Forbes, who founded the magazine Business Today as an undergraduate at the University, campaigned for the Republican nomination for the presidency in 1996 and 2000 on a platform of flat income tax and served on the University Board of Trustees from 1992 to 2002. Forbes previously visited campus for Forbes residential college’s 25th anniversary in 2010.
Forbes spoke about the United States’ role in maintaining the stability and prosperity of the world. “We are the guarantor of free trade, peace and safety in this world,” Forbes said. “Without the U.S., this world would be much more violent, more unstable, less prosperous and have less prospects for the future.”
He contrasted the 1980s and the present day, arguing that the ’80s were a period of positive change in which democracy came back into fashion, Silicon Valley was starting to boom, the Berlin Wall fell and Soviet communism collapsed. “From the early 1980s to 2007, when this financial crisis started … we went through one of the most amazing periods in human history,” Forbes said. “Never before have so many people, in so many parts of the world, advanced so quickly.”
Since the 2008 economic crisis, however, the pace of historical progress has slowed and the U.S. economy has gone stagnant, Forbes argued. This decline has been difficult for the United States to shake off and is perceived by the outside world as a “fundamental flaw of free market capitalism,” he said.

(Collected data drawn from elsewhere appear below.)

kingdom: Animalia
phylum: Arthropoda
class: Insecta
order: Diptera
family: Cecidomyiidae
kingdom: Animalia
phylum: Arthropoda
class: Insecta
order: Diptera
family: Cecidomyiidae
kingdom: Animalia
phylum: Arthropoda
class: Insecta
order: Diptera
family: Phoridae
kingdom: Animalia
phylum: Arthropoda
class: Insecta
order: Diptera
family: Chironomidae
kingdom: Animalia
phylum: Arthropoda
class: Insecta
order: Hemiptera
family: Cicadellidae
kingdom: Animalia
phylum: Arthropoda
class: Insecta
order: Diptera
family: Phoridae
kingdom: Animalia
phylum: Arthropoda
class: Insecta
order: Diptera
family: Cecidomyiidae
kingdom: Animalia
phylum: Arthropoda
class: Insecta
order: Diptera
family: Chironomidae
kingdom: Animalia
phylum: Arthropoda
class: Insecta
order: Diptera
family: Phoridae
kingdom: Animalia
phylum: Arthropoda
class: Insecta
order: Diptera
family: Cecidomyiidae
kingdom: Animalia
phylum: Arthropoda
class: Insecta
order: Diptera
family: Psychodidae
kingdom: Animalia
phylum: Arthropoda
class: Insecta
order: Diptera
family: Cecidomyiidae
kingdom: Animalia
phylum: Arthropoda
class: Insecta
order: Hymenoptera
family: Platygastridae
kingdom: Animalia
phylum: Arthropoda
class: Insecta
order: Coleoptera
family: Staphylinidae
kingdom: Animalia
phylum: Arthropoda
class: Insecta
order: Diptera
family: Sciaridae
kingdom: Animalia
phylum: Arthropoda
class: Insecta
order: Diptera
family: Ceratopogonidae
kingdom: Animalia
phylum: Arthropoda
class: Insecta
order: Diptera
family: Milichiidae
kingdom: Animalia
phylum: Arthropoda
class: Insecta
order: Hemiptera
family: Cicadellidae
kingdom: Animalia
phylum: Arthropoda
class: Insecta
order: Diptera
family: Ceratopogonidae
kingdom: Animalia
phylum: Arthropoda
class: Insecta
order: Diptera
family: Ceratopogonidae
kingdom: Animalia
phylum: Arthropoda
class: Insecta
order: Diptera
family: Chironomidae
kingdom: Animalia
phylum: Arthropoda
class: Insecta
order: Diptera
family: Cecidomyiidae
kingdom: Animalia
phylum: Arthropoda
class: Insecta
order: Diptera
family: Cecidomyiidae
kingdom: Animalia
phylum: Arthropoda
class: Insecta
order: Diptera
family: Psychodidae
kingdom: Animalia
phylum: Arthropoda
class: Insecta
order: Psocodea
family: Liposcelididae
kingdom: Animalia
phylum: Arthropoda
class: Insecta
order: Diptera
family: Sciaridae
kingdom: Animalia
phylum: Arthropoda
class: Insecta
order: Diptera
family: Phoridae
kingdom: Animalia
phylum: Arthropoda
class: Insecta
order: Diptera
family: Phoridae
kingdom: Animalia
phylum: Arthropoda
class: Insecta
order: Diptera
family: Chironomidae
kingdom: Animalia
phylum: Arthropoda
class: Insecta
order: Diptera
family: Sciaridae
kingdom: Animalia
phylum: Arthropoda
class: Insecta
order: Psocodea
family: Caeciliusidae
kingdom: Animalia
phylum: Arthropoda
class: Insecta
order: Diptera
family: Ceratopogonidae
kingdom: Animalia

According to Forbes, however, the American decline stems from fundamental policy errors in two areas: money and taxes.
“The reason we are not doing well today is because money is not being invested the way it should — taking a chance in the future,” he said.
He also warned about the distortions and blockages in the economy that could result from mistakes made by the Federal Reserve, which could then be replicated by other central banks.
“Monetary policy can never productively stimulate an economy,” he said, explaining that using monetary policy to affect the currency’s value misdirects the economy and explains why United States has yet to emerge from the 2008 recession.
Instead, Forbes said, the dollar ought to become linked to the value of gold within five to seven years, because gold is “the one thing in the world that keeps its intrinsic value better than anything else.” Ensuring the stability of the dollar in this way would make transactions “infinitely easier [and] more productive,” Forbes noted.
In addition to discussing monetary policy and the necessity of a stable dollar, Forbes argued that taxes are not just a means of raising revenue for the government but are also a burden on taxpayers.
“All this talk about raising taxes — absolutely counterproductive,” Forbes said, citing numerous countries around the world in addition to the United States that have faltering economies and are raising taxes today, such as Greece, Italy, Portugal, Britain, France and Japan.
While the United States is able to use its states as laboratories for testing the effect of tax policy, Forbes said, research has shown that states without high income taxes do far better over time than those that do.

Referring to New Jersey’s high income tax, Forbes, who is a resident of New Jersey, said that after the state implemented its income tax, “our [state] economy is a shadow, proportionally, of what it was 20, 30 years ago.”
Forbes further argued that the federal income tax code, as well as the rules and regulations that go with the code, are excessively wordy and confusing.
“Nobody knows what’s in it,” noted Forbes. “You don’t have to go the Amazon; there are exotic creatures right there in the code.”
Forbes said he believed American tax policy should be based on the simple flat tax and involve no federal income tax for the first $46,000 of income, no tax on savings and no “death tax” on inherited estates.
“No taxation without respiration,” Forbes said, eliciting laughter from the audience.
Forbes also said that the economy has far-reaching effects and could profoundly affect politics, security and people’s views of the world.
Forbes’ talk, titled “Why the Tax and Monetary Sins of the West Now Threaten Civilization,” was delivered in McCosh 50. It was sponsored by the James Madison Program in American Ideals and Institutions as part of its “An America’s Founding and Future” lecture series.